Очень, конечно, странно – но подбородка у князя нет и в завете: губы, усы, а потом прямо – юрк под галстук, как будто оно так и надо. И давало это князю вид какой-то прищуренный, даже, сказать бы, коварный.

Мясоедом прошел слух: по утрам стал являться князь на базаре с кошелкой. Будто вот просто как все, ходил с кошелкой вокруг капустных вилков, веников из Мурома, наваги мороженой. Нет, тут что-то не так

– Ходил-то, ходил. Нет, а ты вот скажи, что он купил на базаре? – добивался исправник.

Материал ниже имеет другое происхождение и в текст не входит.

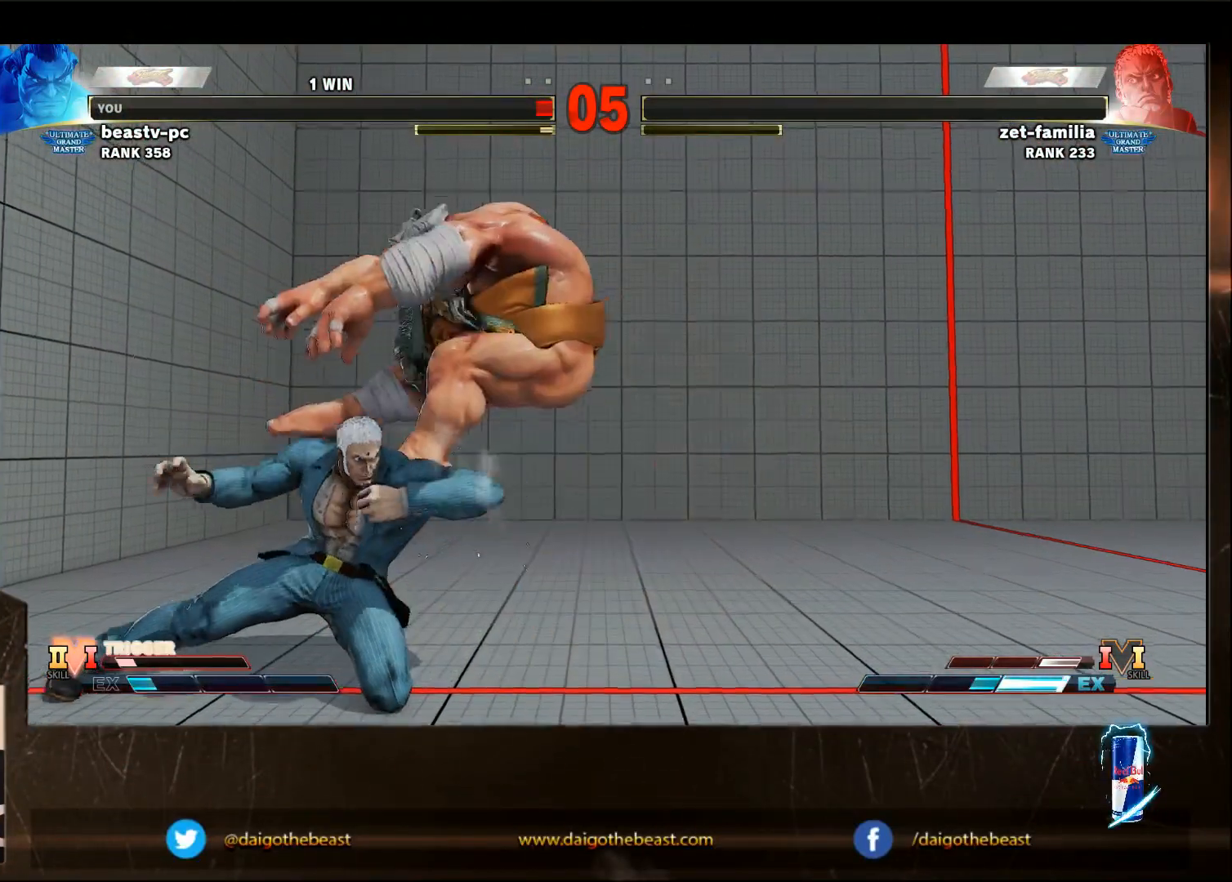
{"buttons": [], "left_stick": "down-left", "events": [[83, "left_stick", "left"], [183, "left_stick", "down-left"]]}
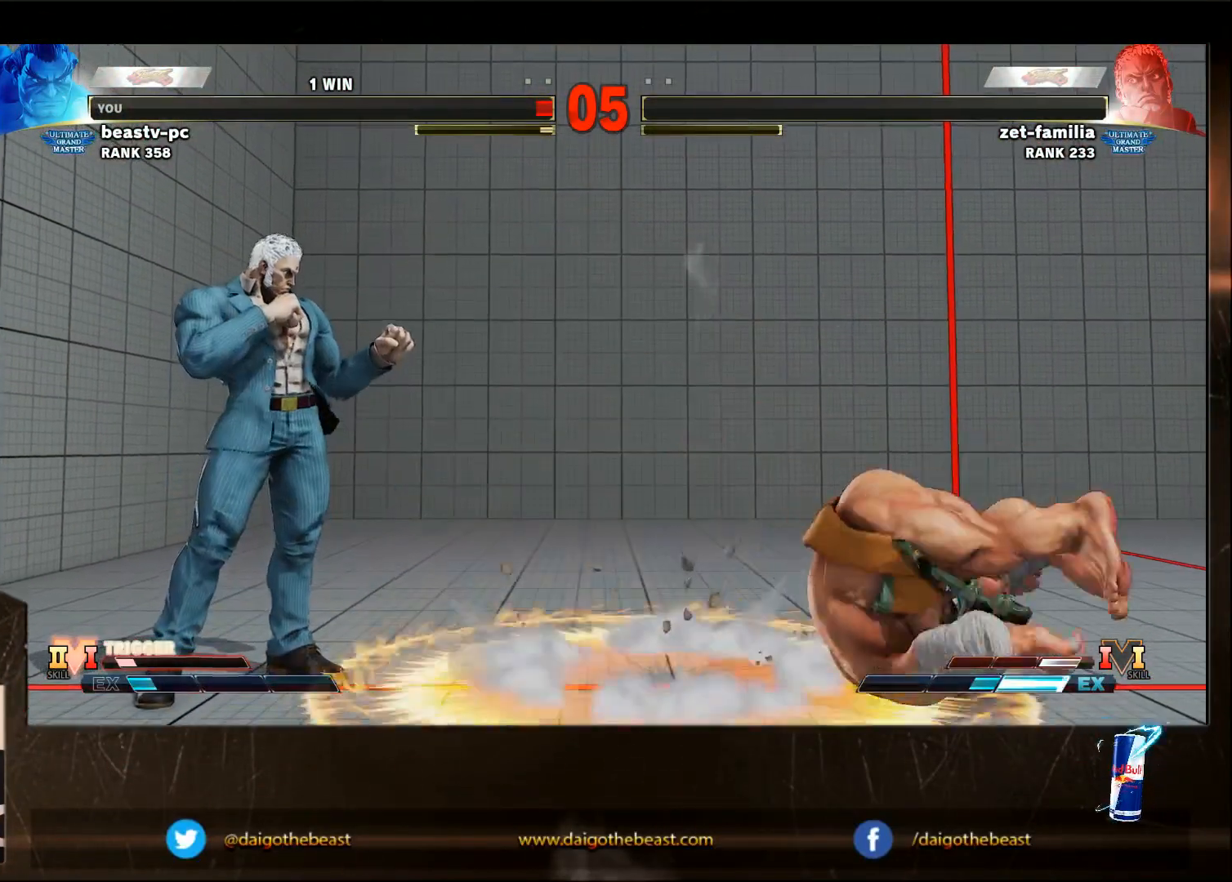
{"buttons": ["CIRCLE"], "left_stick": "center", "events": [[300, "CIRCLE", "down"], [300, "left_stick", "center"]]}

– Гм, купил? Как будто ничего не купил.

– Вот то-то и оно: ничего – Исправник торжествовал. – Не затем он и ходил, не покупать ходил, а слушать, да. Слушать, понял?

Слушать? Нет, видно, недаром у князя подбородок такой

Опять без свадеб кончился мясоед. Колеи зажелтелись, затлели. Надсаживалось воронье по заборам, теплынь выкликало. Звонила капель. Пожаловала честная Масленица в Алатырь.

У исправничихи – полон рот хлопот: завтра князь-почтмейстер к исправнику зван на блины, князя умеючи надо принять. С чем-то князья блины кушают? Неуж, как и мы, грешные, с маслом с топленым, с яйцом, со сметаной, с припекой, с снетком? Нет уж, для верности – надо бы сведущих людей спросить.

– Вот что, Иван Макарыч. Ступай-ка ты к Родивону Родивонычу сейчас и все у него прознай, он человек ведь придворный. Да зови его на блины: разговаривать-то князя кто будет? Да вертайся скорей а то – знаешь?

Исправнику это хуже горькой редьки – ехать к Родивону Родивонычу. С того года, как получил Родивон Родивоныч портрет и собственноручное письмо – зазнался так, что житья с ним нет. И все ладит – в соборе чтоб раньше исправника к кресту подскочить. Этакой ведь фуфырь!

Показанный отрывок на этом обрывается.